- Work instruction -
Return, word for word, only the lines of the data below that lie between the line with "u v d — depth at each pixel (centimetres)." and the line with "134 584 5234", those two lines included.

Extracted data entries

◇ ◇ ◇

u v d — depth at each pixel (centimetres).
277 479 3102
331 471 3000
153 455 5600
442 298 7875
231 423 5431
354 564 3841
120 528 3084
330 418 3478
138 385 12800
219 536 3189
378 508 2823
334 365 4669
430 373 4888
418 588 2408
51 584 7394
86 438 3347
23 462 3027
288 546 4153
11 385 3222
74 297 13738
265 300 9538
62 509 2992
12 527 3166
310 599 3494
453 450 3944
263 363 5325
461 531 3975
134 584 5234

◇ ◇ ◇

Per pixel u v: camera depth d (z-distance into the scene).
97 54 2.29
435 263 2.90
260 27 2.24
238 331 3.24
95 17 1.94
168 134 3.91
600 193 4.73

◇ ◇ ◇

- Task solution -
u v d — depth at each pixel (centimetres).
277 479 3102
331 471 3000
153 455 5600
442 298 7875
231 423 5431
354 564 3841
120 528 3084
330 418 3478
138 385 12800
219 536 3189
378 508 2823
334 365 4669
430 373 4888
418 588 2408
51 584 7394
86 438 3347
23 462 3027
288 546 4153
11 385 3222
74 297 13738
265 300 9538
62 509 2992
12 527 3166
310 599 3494
453 450 3944
263 363 5325
461 531 3975
134 584 5234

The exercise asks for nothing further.